R$ 60 milhões? Mazzuco explica estratégia nas contratações e afirma: ‘O que o Botafogo investiu talvez não chegue a ⅓ desse valor’

93 comentários

Por FogãoNET

Compartilhe

R$ 60 milhões? Mazzuco explica estratégia nas contratações e afirma: ‘O que o Botafogo investiu talvez não chegue a ⅓ desse valor’
Vitor Silva/Botafogo

Nas primeiras semanas de gestão John Textor, o Botafogo foi com força ao mercado, contratou 12 jogadores e gastou cerca de R$ 60 milhões. Mas será que foi isso tudo mesmo? Em entrevista ao podcast “GE Botafogo”, André Mazzuco, diretor-executivo de futebol do clube, explicou que não é bem assim.

– Vimos matérias circulando dizendo que o Botafogo investiu R$ 60 milhões. Temos uma estratégia de negociação. Se você pegar o valor total das operações, talvez seja esse valor mesmo, mas o que o Botafogo investiu talvez não chegue a um terço desse valor. Em alguns movimentos de mercado você acaba descapitalizando o valor inicial e o restante do valor você paga ao longo do processo – explicou Mazzuco.

Para exemplificar o raciocínio, o dirigente citou o caso Patrick de Paula, contratação mais cara da história do Botafogo – cerca de R$ 33 milhões. A ideia seria valorizar o volante e negociá-lo a médio prazo – nesse caso, o Glorioso não precisaria pagar as parcelas restantes e poderia repassar parte da transferência para o Palmeiras.
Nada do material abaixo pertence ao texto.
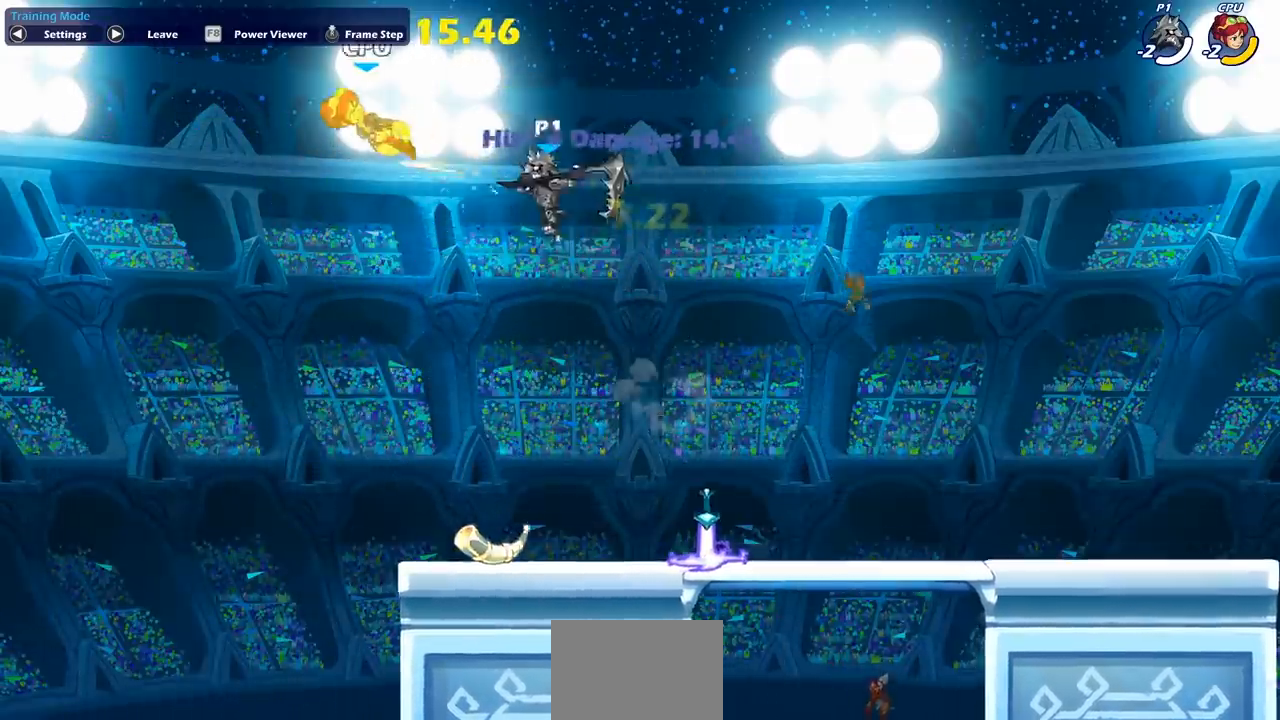
{"buttons": [], "left_stick": "up-left", "events": [[183, "SQUARE", "down"], [333, "SQUARE", "up"]]}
– O Patrick é um grande ativo, de alto custo, mas o projeto é desenvolvê-lo dentro do clube, é um menino que tem scout do mundo inteiro, de repente fazer um processo na próxima temporada ou na outra antes mesmo de pagar ele. Isso acontece com a grande maioria dos atletas. Não desembolsamos esse valor todo. A estratégia é valorar o atleta no início, aproveitar o atleta tecnicamente, vai ter um luco na operação e ao mesmo tempo não precisa desembolsar tudo aquilo – continuou Mazzuco, completando:

Eu te garanto que o que gastamos não chegou a um terço do valor especulado. Em três anos pode chegar a isso, mas até lá temos movimentações para acontecer.

Folha salarial Top 3?

Numa de suas entrevistas, John Textor revelou que a intenção era o Botafogo, no futuro, ter uma das três maiores folhas salariais do futebol brasileiro. Segundo Mazzuco, necessariamente não é preciso tanto para ter êxito.
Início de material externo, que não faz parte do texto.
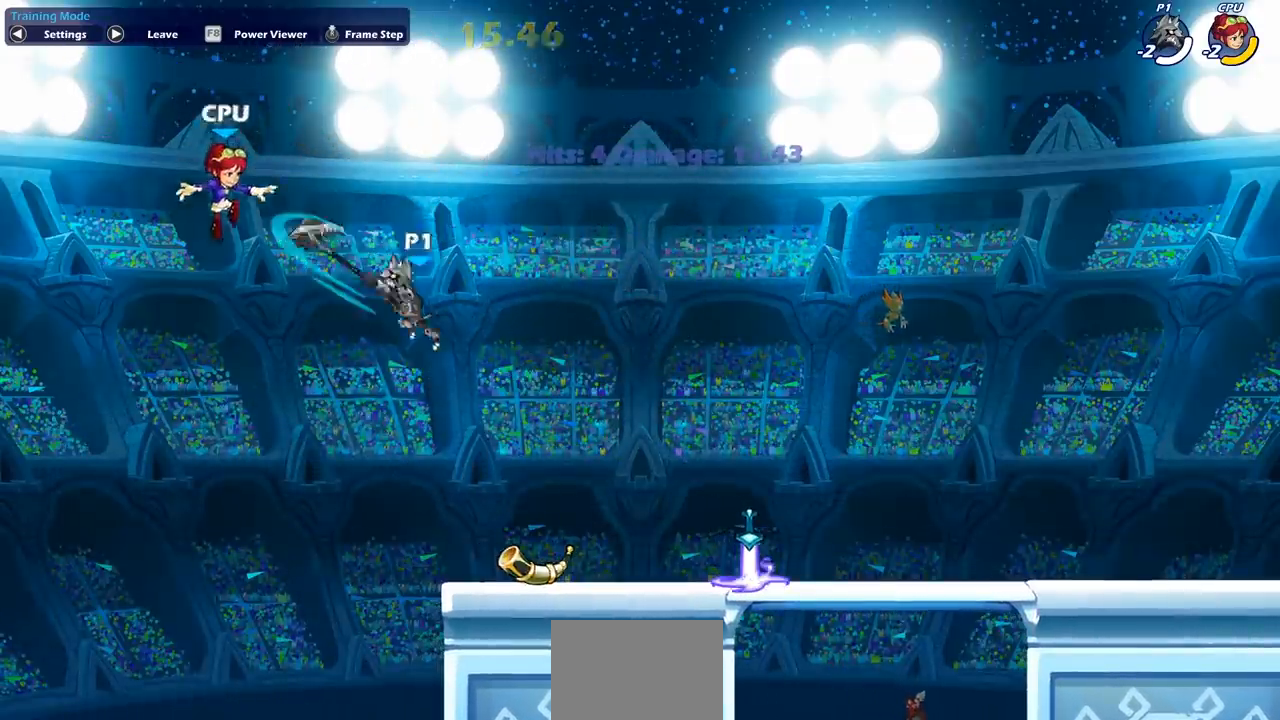
{"buttons": ["CIRCLE"], "left_stick": "center", "events": [[100, "left_stick", "right"], [233, "left_stick", "center"], [450, "CIRCLE", "down"]]}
– A ambição do clube e do John não passa só pelo âmbito financeiro. Falamos do financeiro porque os times que vão chegar lá são os maiores investimentos. Eu te garanto que ainda estamos longe, e isso significa que ainda temos lastros para percorrer. Não significa que a gente precisa ser o Top 3. O Bragantino tem uma folha alta, não é Top 3, mas é uma equipe eficiente, com um treinador a longo prazo, um perfil de atleta traçado, já conseguiram criar uma identidade. Nossa ideia também é termos a nossa própria identidade – reforçou Mazzuco.